**About this exercise**:
Every line of the material below that contains the string "malignant" must appear in the answer.

**Data to use**:
BEGIN

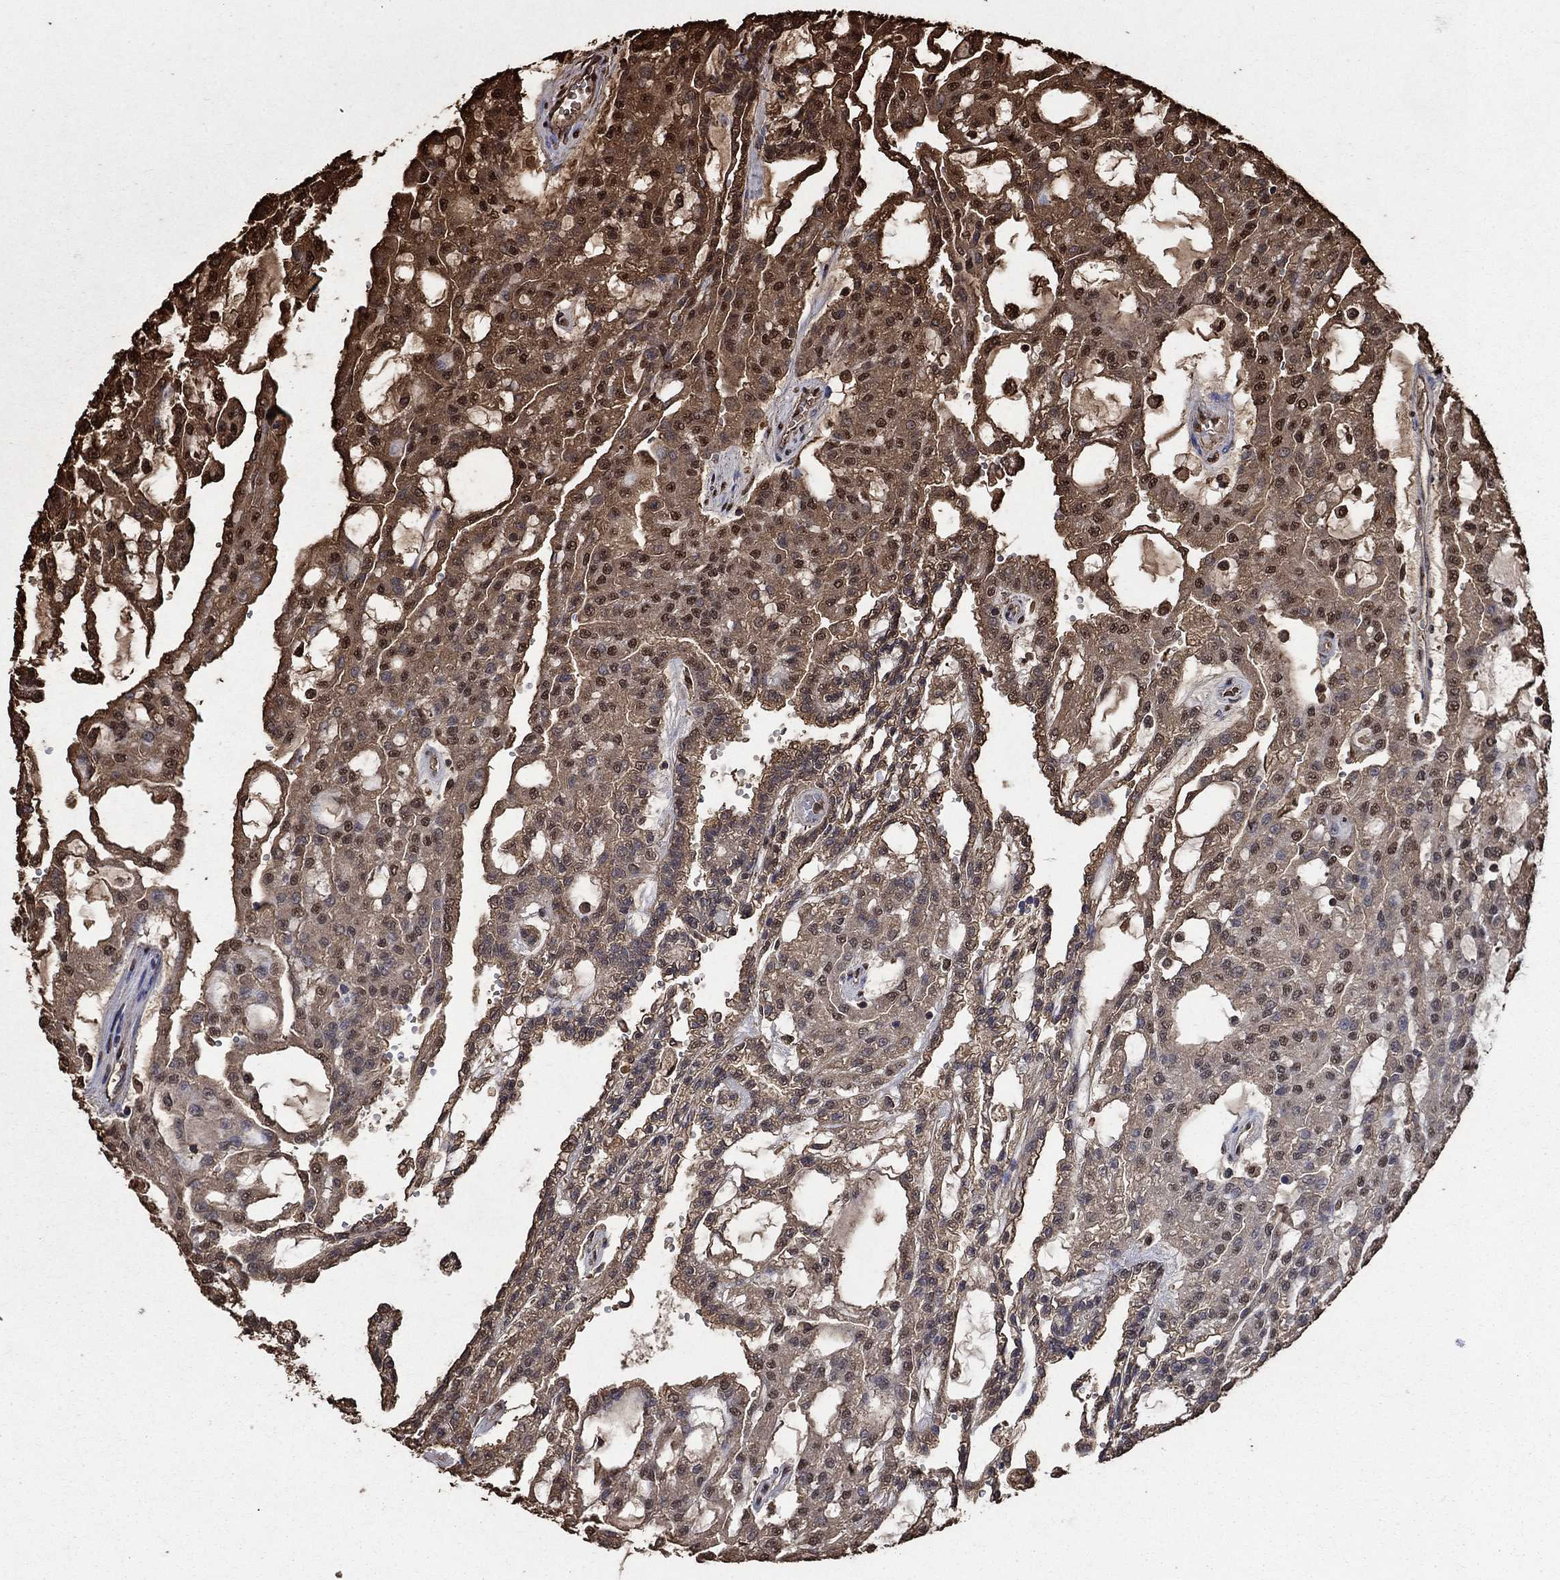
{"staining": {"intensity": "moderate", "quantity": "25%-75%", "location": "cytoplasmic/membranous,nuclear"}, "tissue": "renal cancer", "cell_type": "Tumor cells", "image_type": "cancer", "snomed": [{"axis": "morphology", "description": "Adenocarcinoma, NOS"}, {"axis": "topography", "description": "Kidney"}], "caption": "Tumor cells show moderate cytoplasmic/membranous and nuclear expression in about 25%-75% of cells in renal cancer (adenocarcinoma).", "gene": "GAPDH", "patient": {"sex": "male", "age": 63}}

END
BEGIN

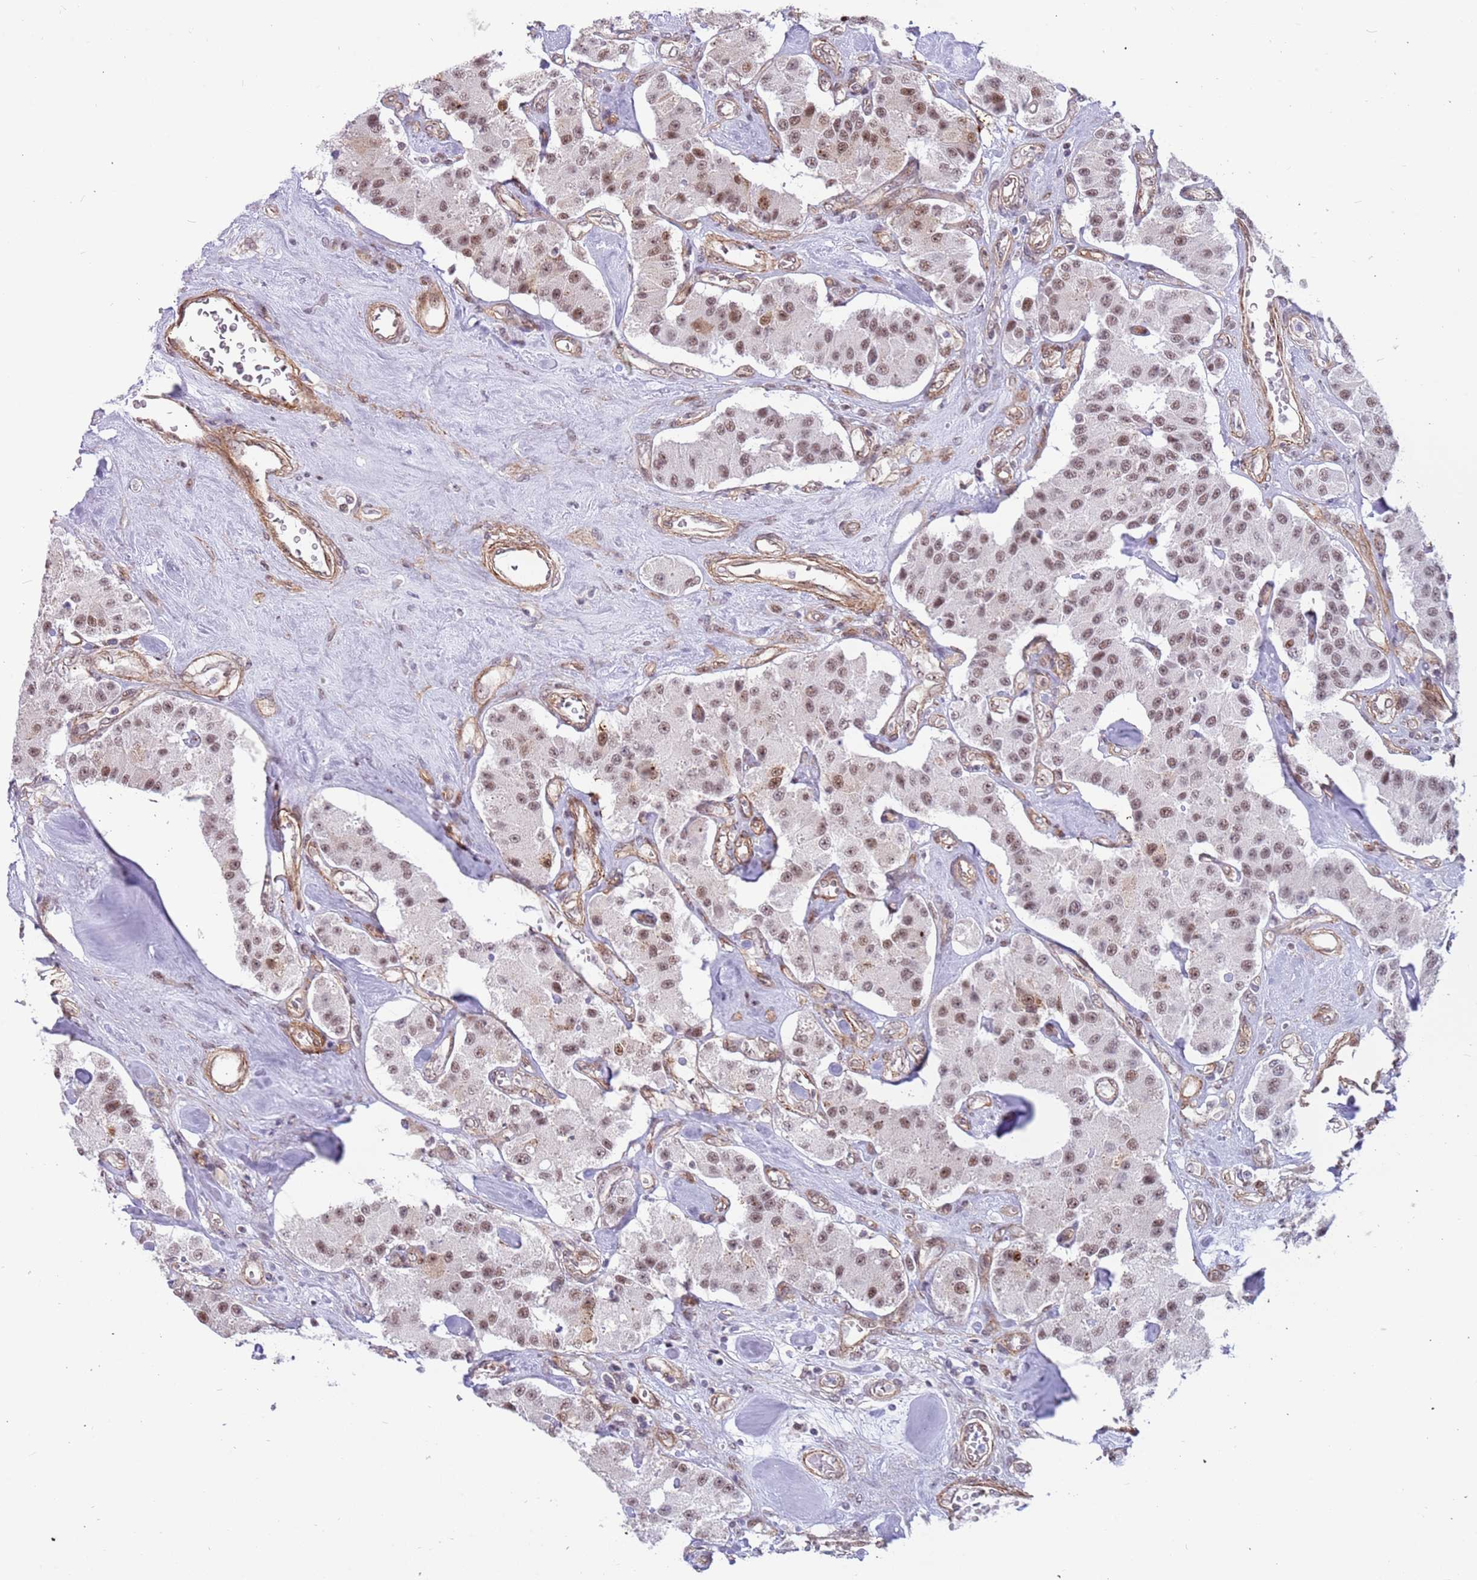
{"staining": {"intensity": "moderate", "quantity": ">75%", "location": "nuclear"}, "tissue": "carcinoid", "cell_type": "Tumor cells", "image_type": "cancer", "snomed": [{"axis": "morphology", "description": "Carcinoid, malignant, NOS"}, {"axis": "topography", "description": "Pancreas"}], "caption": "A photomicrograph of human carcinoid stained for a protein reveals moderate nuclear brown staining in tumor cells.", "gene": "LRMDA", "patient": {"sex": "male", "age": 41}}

END
BEGIN

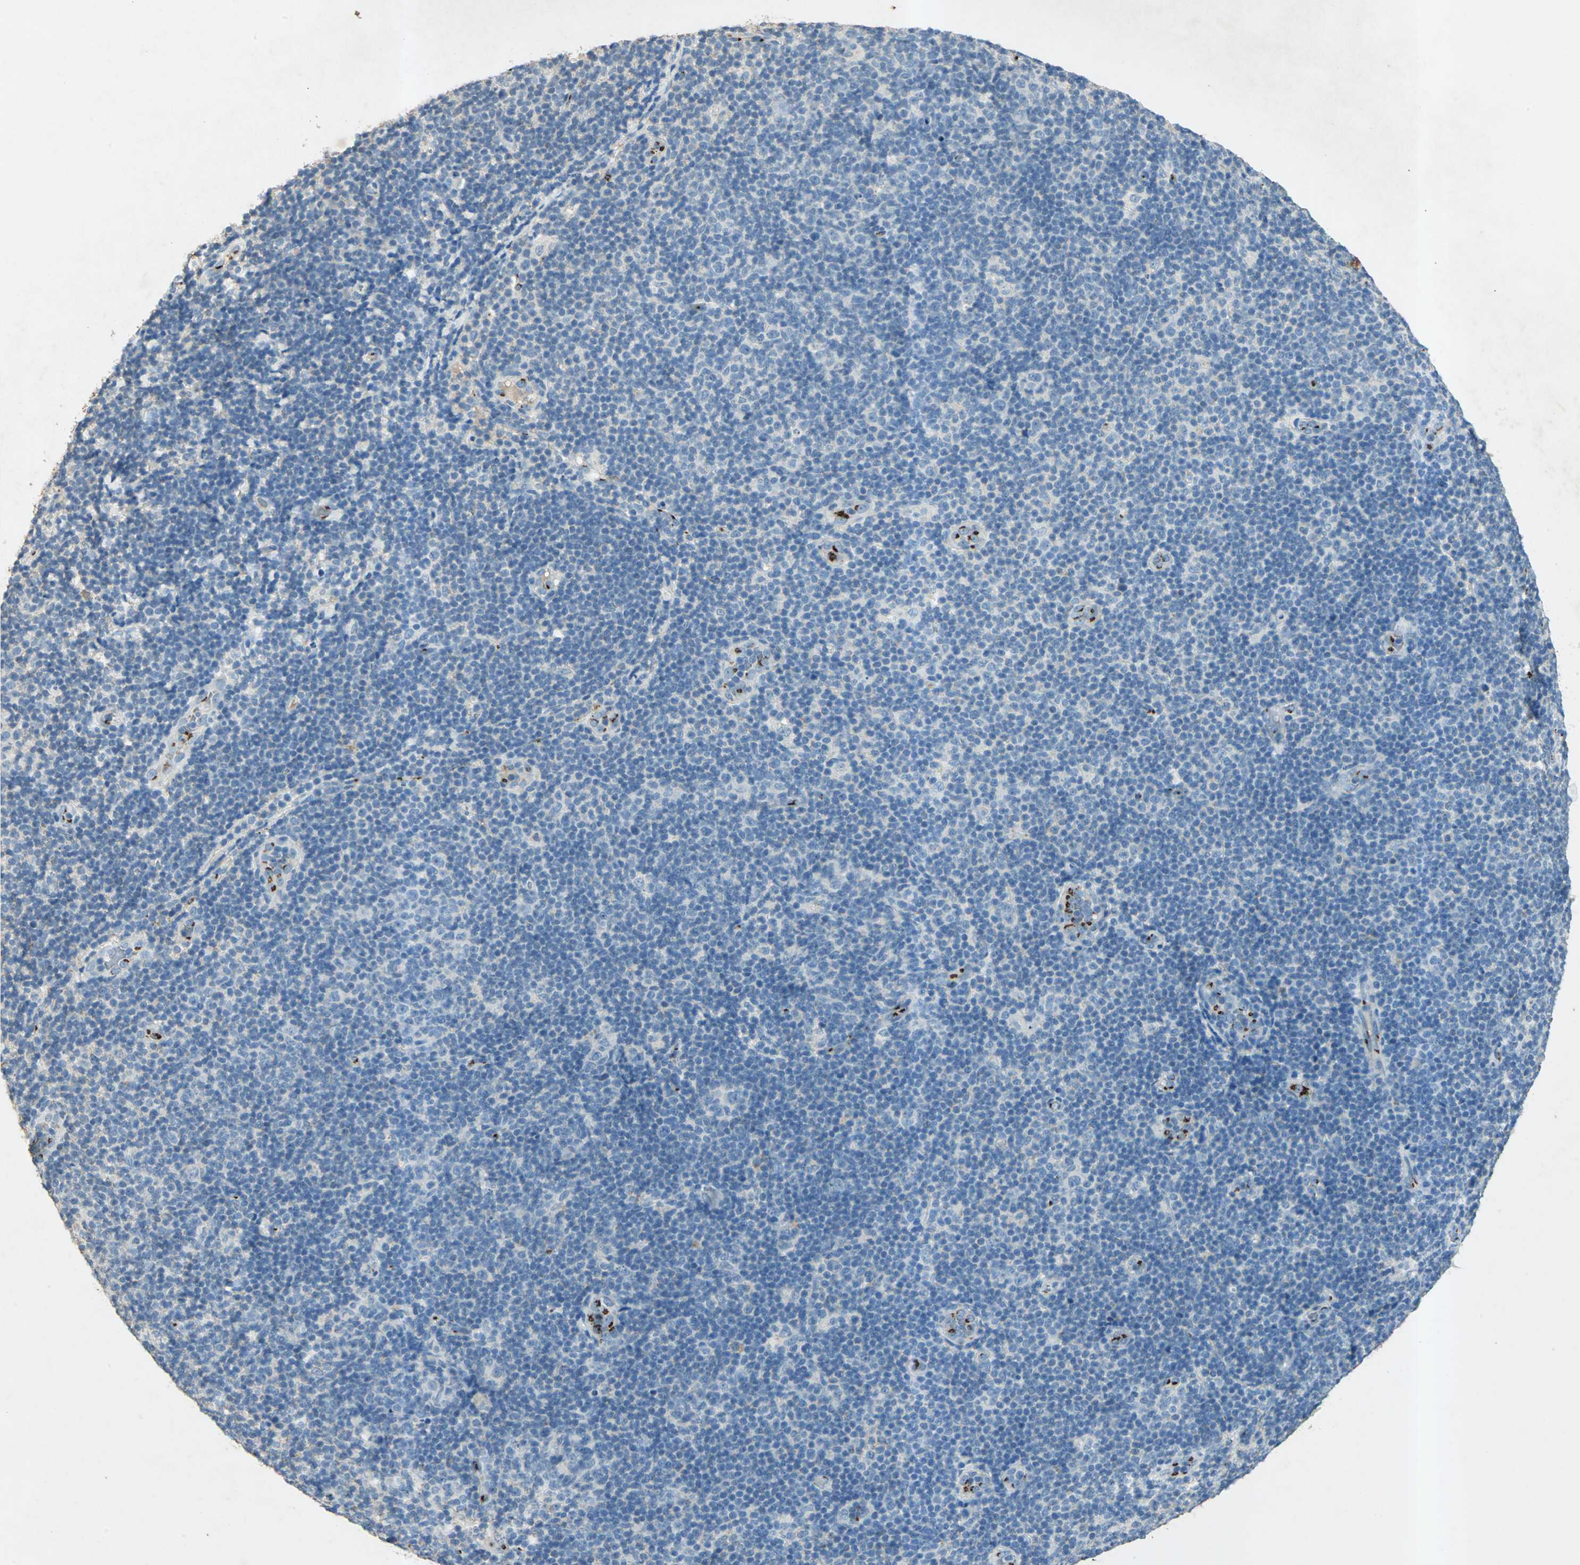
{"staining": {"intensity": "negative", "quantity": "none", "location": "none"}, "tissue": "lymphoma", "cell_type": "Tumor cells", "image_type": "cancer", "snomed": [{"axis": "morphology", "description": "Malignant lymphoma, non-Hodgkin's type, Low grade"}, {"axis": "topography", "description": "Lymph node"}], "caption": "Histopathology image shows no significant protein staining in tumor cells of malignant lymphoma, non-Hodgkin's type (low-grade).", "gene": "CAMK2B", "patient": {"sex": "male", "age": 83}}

END

**Solution**:
{"staining": {"intensity": "moderate", "quantity": ">75%", "location": "nuclear"}, "tissue": "carcinoid", "cell_type": "Tumor cells", "image_type": "cancer", "snomed": [{"axis": "morphology", "description": "Carcinoid, malignant, NOS"}, {"axis": "topography", "description": "Pancreas"}], "caption": "A photomicrograph of human carcinoid stained for a protein reveals moderate nuclear brown staining in tumor cells.", "gene": "LRMDA", "patient": {"sex": "male", "age": 41}}
{"staining": {"intensity": "negative", "quantity": "none", "location": "none"}, "tissue": "lymphoma", "cell_type": "Tumor cells", "image_type": "cancer", "snomed": [{"axis": "morphology", "description": "Malignant lymphoma, non-Hodgkin's type, Low grade"}, {"axis": "topography", "description": "Lymph node"}], "caption": "Histopathology image shows no significant protein staining in tumor cells of malignant lymphoma, non-Hodgkin's type (low-grade).", "gene": "CAMK2B", "patient": {"sex": "male", "age": 83}}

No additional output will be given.